September 14, 2019
Lori Loughlin Fears Court Will 'Make An Example Out Of Her' After Lenient 14-Day Sentence For Felicity Huffman

Actress Felicity Huffman, star of Desperate Housewives, on Friday was hit with a two-week jail sentence for her role in the Operation Varsity Blues college admissions scandal, in which Huffman admitted paying a $15,000 bribe to rig her daughter's SAT scores. But Huffman's sentence was immediately and widely criticized as a stunning example of "white privilege," according to a report by The Independent newspaper.

According to the Independent report, critics compared Huffman's sentence of just 14 days for a felony offense to the much stiffer sentences routinely handed out to African-American defendants in felony cases. In particular, Huffman's case was compared to that of homeless Connecticut woman Tanya McDowell, who was arrested in 2011 for enrolling her 6-year old son in a school outside the district where she lived.

Though McDowell was also later arrested on drug charges, prosecutors refused to separate her school enrollment and drug cases, and she was sentenced to 12 years behind bars, according to The Stamford Advocate.

But with the backlash against the Huffman sentencing, her fellow Hollywood star Lori Loughlin — also facing charges in the college admissions fraud and bribery scandal — now fears that if she is found guilty of those crimes, a court will "make an example of her," by slamming her with a much tougher sentence than just two weeks, according to a new report by People Magazine.
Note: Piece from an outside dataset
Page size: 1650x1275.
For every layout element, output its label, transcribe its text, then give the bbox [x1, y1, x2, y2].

Felicity Huffman leaves court.
Getty Images | Paul Marotta
The two-week sentence handed out to actress Felicity Huffman has been blasted as an example of 'white privilege.'

As The Inquisitr reported, legal experts now believe that Loughlin's "defiant" refusal to take the prosecutor's initial offer of a deal to plead guilty will now prove disastrous for the 55-year-old Fuller House star.

Loughlin is facing more serious allegations than Huffman, accused of paying $500,000 in bribes and fraudulently creating a history of false athletic achievement for her two daughters, in order to have them designated recruits to the University of Southern California crew team.
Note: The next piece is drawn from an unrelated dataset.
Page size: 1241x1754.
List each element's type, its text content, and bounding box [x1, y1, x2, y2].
According to a source close to Loughlin who spoke to People, the actress now "regrets" refusing the plea deal and realizes that even if she were to be offered a second plea deal, it would likely include significant prison time. But when she was offered the initial deal, Loughlin "didn't understand the entire nature of the charges against her," and somehow was not even sure she had actually broken the law, according to the People source.

"Her only chance of avoiding jail is to beat these charges. Lori is a smart woman. She understands that," the source told People. "She's scared and upset, but she's resolved to be strong and to fight this."